Grey is the correct word? I’ve always seen and used gray. I thought grey was UK. I’ve never seen grey on a crayon.

JLeslie's avatar

Why are crayons the authority?

Look up grey hair dyes and plenty spell it grey, and others gray. I don’t remember which was favored when I was in school, if one was favored. It wasn’t like color and colour, or judgment and judgement.

stanleybmanly's avatar

I introduced the crayons to the thread, because I was trying to recall where I picked up my preference for the spelling, and most of us probably have crayons in our hands before we can read.

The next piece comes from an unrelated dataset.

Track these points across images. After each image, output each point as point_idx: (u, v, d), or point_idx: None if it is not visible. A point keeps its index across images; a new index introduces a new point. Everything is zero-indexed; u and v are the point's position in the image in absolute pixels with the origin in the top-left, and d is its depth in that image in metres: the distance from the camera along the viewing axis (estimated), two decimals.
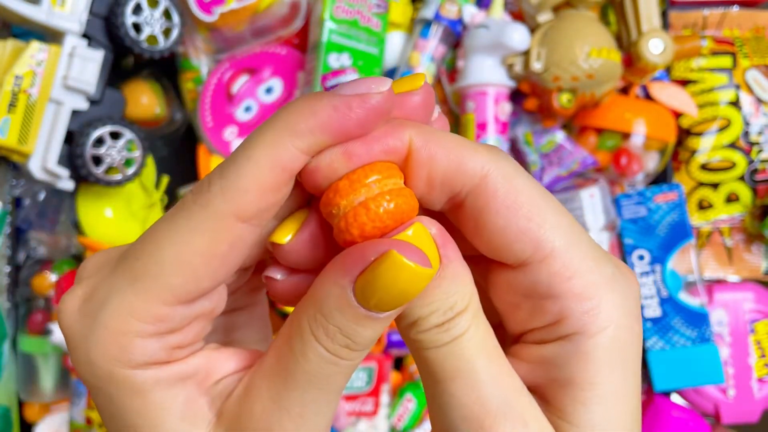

And I bet whatever is printed on the sides of those crayons (when I was a kid we called them “colors”) has a very strong influence on a kid honing reading skills. I’d bet if you could gather a bunch of 5 year olds in a room and administer a spelling test, there would be few 3 syllable words you could list that could compare with “crayola” for rates of accuracy. In fact, my cynical mind wonders why marketers of children’s goods aren’t busy flooding the nurseries with crayons plastered with logos. Now there’s an idea! Twenty years from now demographers can puzzle over the sudden unexplainable spike in the preference in everything from car colors to cosmetics and house paint for “bmanly blue”.

JLeslie's avatar

@stanleybmanly All good points and ideas.

SavoirFaire's avatar

@AshlynM “Grey” is UK, and “gray” is US. The jellies asserting that “grey” is correct at the beginning of the question are purposely overstating their case due to their personal preferences.

Dutchess_III's avatar

I’m ‘Mukin and I prefer “grey.” However, my earliest memories are reading “Pooh,” by AA Milne, and “Just So Stories” by Kipling. I still want to throw the letter “u” in some places, like, “colour.”

Both “grey” spellings are correct, though.